Ogles (who only got elected thanks to racial gerrymandering) is an even more absurd charlatan. Formerly a Koch lobbyist who stopped 30,000 Tennessee veterans from getting healthcare, Ogles might rival George Santos as the most brazen fraudster in Congress. According to Insider, Ogles has repeatedly lied about being a “trained economist” (he took a single economics class in college, for which he received a ‘C’), “successful entrepreneur” (he ran a small travel agency and insurance company, both of which folded within a year), and “former member of law enforcement” (he was a volunteer sheriff’s deputy who was let go for skipping training). Ogles has also failed to file his financial disclosure forms and refuses to say what he did with $25,000 he raised for a children’s burial garden that was never built.
So what reason (besides being scam-artists themselves) do Kennedy and Ogles have to hate Biden’s top scam-buster?
- Kennedy’s top campaign contributors include corporate law firm Latham & Watkins (which has represented TransUnion and advised the private equity buyout of repeat offender MoneyGram) and pyramid scheme poster-child Amway (who Chopra previously scrutinized at the FTC).
- In just one election cycle, Ogles has taken thousands from the ABA, predatory payday lender Advance Financial, Woodforest Financial (a top overdraft fee bank), student loan servicer EdSouth, and at least five major auto dealers.
For anyone who has a minute to run an OpenSecrets search, these members’ conflicts of interest are blindingly obvious. Unfortunately, mainstream reporters don’t seem all that interested in doing that. As I’ve written before, the press routinely treats unhinged Republican criticisms of the CFPB as a valid side of a reasonable debate, failing to connect the dots between industry campaign contributions and GOP policy stances. Consider these recent examples:
- Reuters, 6/13/23: This article opens and closes with Tim Scott’s attacks on the credit card late fee rule, contrasting his perspective with Rohit Chopra’s. The article never mentions Scott’s massive campaign contributions from the credit card industry, despite acknowledging his 2024 presidential campaign and separately referencing how“industry lobbyists’” view junk fees.
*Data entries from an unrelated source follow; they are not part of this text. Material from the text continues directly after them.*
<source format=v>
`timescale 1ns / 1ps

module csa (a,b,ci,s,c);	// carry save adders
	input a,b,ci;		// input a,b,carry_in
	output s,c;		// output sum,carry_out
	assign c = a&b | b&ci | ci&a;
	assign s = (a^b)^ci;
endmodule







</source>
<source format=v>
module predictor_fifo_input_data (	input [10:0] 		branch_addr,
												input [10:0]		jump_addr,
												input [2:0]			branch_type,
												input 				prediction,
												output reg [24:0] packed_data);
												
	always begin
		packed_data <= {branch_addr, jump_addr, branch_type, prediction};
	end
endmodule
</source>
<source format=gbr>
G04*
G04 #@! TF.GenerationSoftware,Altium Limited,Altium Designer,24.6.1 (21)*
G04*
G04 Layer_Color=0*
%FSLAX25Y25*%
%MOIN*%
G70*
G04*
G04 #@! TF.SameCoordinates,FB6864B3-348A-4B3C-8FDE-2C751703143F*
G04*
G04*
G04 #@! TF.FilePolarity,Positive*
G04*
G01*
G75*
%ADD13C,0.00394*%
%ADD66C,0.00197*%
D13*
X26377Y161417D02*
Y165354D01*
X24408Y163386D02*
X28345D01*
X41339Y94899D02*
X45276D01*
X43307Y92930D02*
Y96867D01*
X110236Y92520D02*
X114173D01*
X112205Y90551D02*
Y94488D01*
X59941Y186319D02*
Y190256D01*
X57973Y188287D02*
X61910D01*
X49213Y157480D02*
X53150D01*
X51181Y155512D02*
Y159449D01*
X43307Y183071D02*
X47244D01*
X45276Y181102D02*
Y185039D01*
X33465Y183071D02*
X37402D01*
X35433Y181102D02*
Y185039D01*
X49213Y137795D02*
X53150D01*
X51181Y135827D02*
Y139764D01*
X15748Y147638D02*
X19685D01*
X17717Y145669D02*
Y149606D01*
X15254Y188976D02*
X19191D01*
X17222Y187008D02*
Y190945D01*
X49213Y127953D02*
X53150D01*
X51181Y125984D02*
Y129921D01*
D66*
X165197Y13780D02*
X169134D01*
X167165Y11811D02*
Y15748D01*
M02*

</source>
- NYT, 6/15/23: This article features Andy Barr’s “pandering” quote on junk fees in order to “both-sides” the issue, describing Barr as a “powerful fee defender” and contrasting his stance with progressive fee critics. Nowhere are Barr’s industry contributions noted.
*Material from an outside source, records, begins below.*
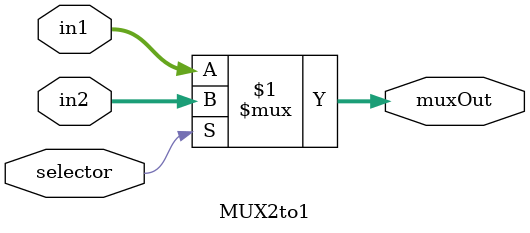
<source format=v>
module MUX2to1
  #( 
  parameter n = 64
  )
  
  (
  input [n-1 : 0] in1,
  input [n-1 : 0] in2,
  input selector,
  output [n-1 : 0] muxOut
  );
  
  assign muxOut = selector ? in2 : in1; 
  
endmodule
</source>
- CNBC, 3/9/23: Barr, Blaine Luetkemeyer, and Rep. Barry Loudermilk are all quoted slamming Chopra and defending junk fees in a March hearing, with no mention of their campaign donations. American Financial Services Association (AFSA) lobbyist Bill Himpler is also quoted, but no mention is made of AFSA having given tens of thousands to all three Republican Congressmen.
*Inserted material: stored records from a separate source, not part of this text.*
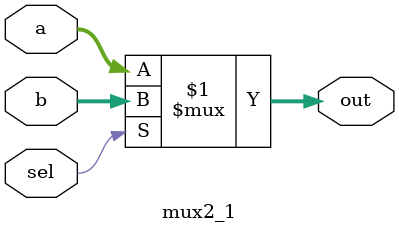
<source format=v>
module mux2_1 #(
    parameter width = 12
) (
    input [width-1:0] a, b,
    input sel,
    output [width-1:0] out
);
    assign out = sel ? b : a; // If sel is 1, output b; if 0, output a
endmodule
</source>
Contrast this lazy reporting to investigative outlets like The Lever and Sludge, who have followed the industry money for their junk fee coverage. This type of reporting is essential – it gives the public valuable context about why the CFPB’s critics say what they say. Like they do with climate change, the mainstream press is again “both-sidesing” an issue where one side has an obvious ulterior financial motive to argue its position – a motive that would erode their credibility if openly acknowledged.
This week’s hearings confirmed once again what anyone paying attention already knows: corporate criminals are puppeteers using campaign cash instead of string, and Congressional Republicans are their marionettes. Ask them about the CFPB and watch their noses grow.
The media should stop taking their lies at face value and follow the money.